Top of Input data
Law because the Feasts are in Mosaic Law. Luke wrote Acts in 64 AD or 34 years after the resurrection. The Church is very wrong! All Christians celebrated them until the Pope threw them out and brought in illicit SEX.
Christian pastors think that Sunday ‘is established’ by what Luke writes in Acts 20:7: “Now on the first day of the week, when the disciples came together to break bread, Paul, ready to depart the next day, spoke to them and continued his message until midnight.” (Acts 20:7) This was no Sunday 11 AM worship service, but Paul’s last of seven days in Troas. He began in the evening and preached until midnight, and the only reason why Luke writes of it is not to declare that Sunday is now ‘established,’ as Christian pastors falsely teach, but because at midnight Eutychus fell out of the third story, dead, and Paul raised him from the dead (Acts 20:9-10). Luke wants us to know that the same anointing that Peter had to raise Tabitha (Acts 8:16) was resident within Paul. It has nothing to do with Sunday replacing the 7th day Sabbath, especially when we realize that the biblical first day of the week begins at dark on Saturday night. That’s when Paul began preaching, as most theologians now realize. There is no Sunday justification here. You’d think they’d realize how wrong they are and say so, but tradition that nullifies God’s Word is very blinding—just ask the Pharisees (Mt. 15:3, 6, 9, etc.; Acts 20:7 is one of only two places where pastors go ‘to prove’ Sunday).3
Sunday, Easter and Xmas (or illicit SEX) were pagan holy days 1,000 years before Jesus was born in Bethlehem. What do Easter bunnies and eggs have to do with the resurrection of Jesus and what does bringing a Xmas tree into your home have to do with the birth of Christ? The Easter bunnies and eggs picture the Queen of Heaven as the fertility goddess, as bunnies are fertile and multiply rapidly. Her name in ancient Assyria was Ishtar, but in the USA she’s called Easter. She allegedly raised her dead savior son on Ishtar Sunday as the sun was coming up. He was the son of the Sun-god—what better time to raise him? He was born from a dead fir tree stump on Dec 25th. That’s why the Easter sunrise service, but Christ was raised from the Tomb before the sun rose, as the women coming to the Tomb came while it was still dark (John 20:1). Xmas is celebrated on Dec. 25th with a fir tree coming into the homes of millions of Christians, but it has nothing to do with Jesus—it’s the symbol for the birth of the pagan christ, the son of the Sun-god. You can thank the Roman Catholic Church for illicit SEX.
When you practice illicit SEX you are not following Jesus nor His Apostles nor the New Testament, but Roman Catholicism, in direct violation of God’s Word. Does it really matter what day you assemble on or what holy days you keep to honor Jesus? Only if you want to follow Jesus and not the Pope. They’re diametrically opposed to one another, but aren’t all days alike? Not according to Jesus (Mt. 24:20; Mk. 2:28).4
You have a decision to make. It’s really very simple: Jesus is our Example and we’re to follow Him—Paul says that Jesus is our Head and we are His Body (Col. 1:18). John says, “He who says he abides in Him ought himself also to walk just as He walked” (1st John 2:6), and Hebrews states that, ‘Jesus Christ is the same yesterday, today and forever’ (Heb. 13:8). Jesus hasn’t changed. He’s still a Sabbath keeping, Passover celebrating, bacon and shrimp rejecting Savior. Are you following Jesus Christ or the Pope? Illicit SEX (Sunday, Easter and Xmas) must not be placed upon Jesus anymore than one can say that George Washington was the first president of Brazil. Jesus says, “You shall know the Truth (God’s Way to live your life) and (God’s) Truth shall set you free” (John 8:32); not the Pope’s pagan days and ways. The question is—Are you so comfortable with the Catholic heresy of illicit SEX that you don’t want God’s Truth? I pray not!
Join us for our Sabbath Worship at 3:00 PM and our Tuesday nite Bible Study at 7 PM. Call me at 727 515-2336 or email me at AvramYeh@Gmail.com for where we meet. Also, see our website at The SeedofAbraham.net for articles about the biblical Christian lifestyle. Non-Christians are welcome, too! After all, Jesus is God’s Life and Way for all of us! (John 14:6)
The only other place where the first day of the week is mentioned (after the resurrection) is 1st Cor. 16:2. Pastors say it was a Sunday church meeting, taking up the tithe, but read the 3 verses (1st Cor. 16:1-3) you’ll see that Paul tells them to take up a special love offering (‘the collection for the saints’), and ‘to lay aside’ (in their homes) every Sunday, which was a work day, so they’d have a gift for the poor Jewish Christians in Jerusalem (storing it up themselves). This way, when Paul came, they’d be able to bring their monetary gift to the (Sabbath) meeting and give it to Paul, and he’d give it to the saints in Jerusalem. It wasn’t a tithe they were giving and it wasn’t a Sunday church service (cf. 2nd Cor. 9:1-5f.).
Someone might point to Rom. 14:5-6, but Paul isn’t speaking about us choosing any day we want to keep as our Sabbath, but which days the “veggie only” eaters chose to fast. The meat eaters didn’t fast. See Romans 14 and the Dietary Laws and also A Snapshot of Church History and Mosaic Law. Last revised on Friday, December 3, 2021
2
Bottom of Input data
Top of Input data
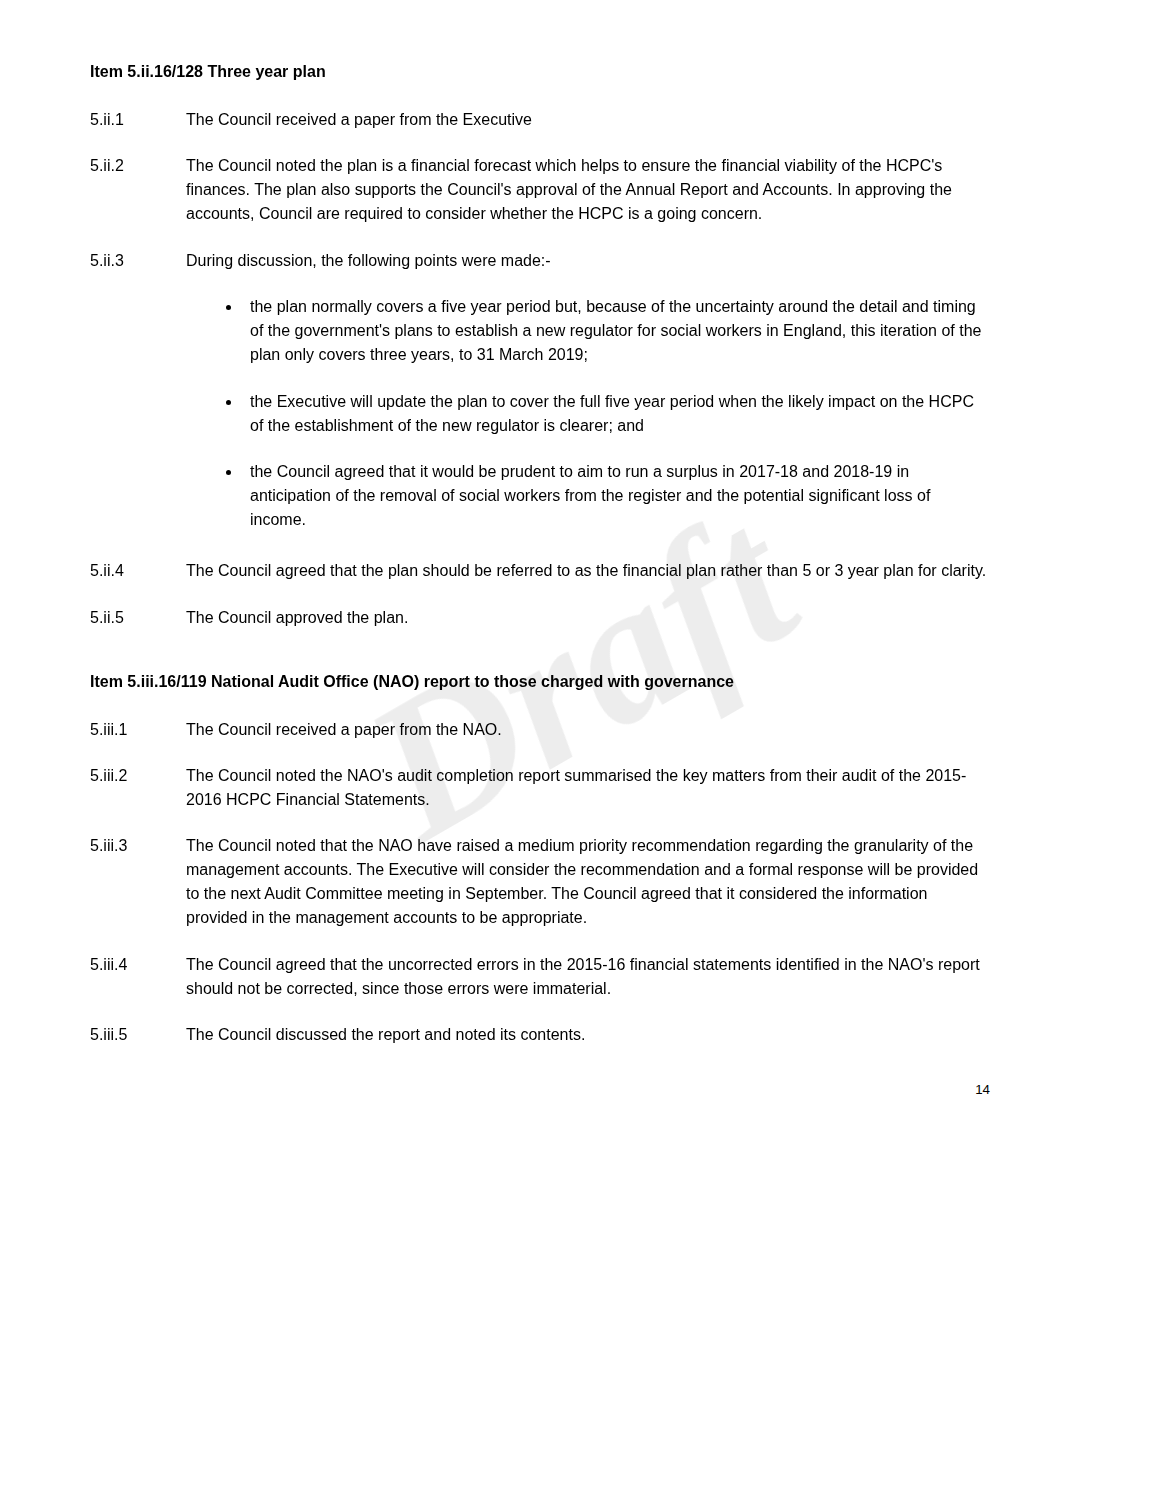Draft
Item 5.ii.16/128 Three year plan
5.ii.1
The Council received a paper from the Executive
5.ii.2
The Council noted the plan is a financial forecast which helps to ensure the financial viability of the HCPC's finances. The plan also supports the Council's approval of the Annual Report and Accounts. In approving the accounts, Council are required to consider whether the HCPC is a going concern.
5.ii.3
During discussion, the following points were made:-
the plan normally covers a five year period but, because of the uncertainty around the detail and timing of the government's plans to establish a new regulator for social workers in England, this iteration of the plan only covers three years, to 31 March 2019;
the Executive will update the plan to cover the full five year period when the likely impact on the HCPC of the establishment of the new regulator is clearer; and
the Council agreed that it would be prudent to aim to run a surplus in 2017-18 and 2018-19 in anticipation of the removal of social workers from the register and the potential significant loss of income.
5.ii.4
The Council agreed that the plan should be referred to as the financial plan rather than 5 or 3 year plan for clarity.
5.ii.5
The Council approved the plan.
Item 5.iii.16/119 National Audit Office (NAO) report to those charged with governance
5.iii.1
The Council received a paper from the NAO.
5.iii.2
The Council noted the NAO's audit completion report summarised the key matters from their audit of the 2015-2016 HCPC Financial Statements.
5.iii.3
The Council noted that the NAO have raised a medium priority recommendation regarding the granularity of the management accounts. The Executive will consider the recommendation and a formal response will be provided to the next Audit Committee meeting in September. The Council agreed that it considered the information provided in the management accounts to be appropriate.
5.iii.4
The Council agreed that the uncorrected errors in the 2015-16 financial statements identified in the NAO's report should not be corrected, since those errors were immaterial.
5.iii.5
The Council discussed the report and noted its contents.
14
Bottom of Input data
Top of Input data
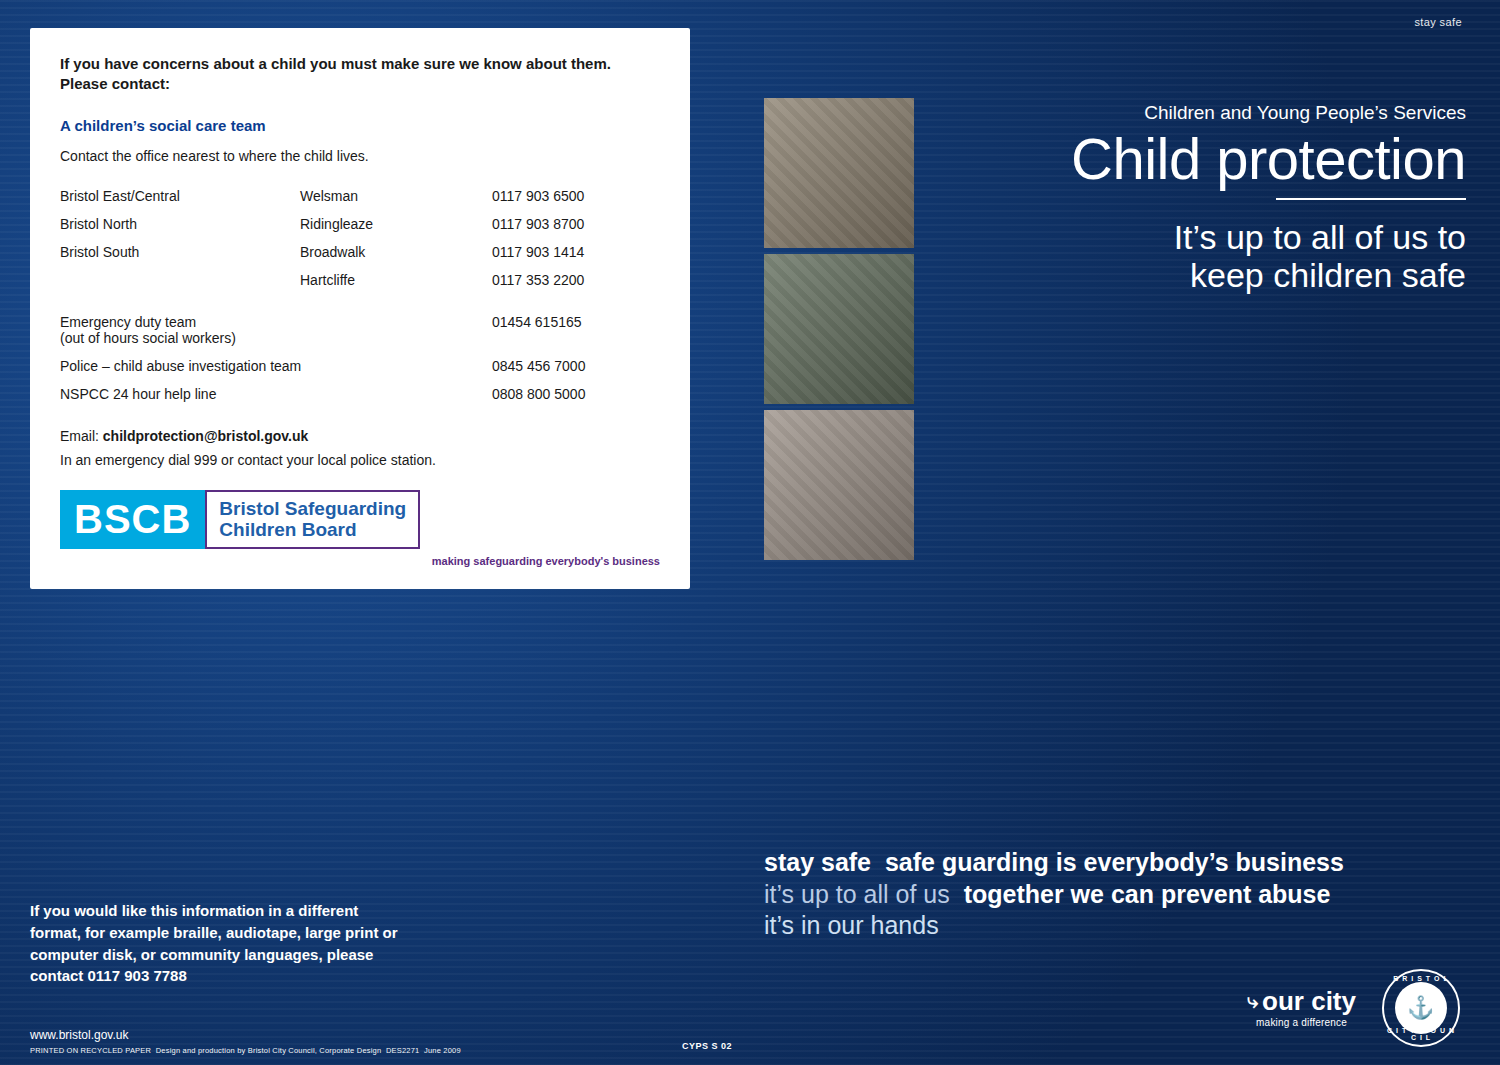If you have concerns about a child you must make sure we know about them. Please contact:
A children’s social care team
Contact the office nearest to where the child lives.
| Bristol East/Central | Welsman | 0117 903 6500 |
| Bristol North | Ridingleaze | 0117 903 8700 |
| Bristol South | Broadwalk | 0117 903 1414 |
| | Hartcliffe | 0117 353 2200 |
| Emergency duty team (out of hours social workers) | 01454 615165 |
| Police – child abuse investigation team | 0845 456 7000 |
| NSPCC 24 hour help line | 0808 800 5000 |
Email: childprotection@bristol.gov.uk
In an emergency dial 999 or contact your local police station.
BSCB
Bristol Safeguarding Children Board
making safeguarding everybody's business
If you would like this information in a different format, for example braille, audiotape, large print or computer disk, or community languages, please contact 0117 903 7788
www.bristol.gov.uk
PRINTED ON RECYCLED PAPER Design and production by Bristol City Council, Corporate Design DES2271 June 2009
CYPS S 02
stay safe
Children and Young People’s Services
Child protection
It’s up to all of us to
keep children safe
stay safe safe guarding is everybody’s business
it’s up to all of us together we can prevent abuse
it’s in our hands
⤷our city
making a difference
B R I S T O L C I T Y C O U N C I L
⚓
Bottom of Input data
Your reply is to repeat, unchanged, the lines above running from the one with "Law because the" up to and including the one with "Christian pastors think".

Law because the Feasts are in Mosaic Law. Luke wrote Acts in 64 AD or 34 years after the resurrection. The Church is very wrong! All Christians celebrated them until the Pope threw them out and brought in illicit SEX.
Christian pastors think that Sunday ‘is established’ by what Luke writes in Acts 20:7: “Now on the first day of the week, when the disciples came together to break bread, Paul, ready to depart the next day, spoke to them and continued his message until midnight.” (Acts 20:7) This was no Sunday 11 AM worship service, but Paul’s last of seven days in Troas. He began in the evening and preached until midnight, and the only reason why Luke writes of it is not to declare that Sunday is now ‘established,’ as Christian pastors falsely teach, but because at midnight Eutychus fell out of the third story, dead, and Paul raised him from the dead (Acts 20:9-10). Luke wants us to know that the same anointing that Peter had to raise Tabitha (Acts 8:16) was resident within Paul. It has nothing to do with Sunday replacing the 7th day Sabbath, especially when we realize that the biblical first day of the week begins at dark on Saturday night. That’s when Paul began preaching, as most theologians now realize. There is no Sunday justification here. You’d think they’d realize how wrong they are and say so, but tradition that nullifies God’s Word is very blinding—just ask the Pharisees (Mt. 15:3, 6, 9, etc.; Acts 20:7 is one of only two places where pastors go ‘to prove’ Sunday).3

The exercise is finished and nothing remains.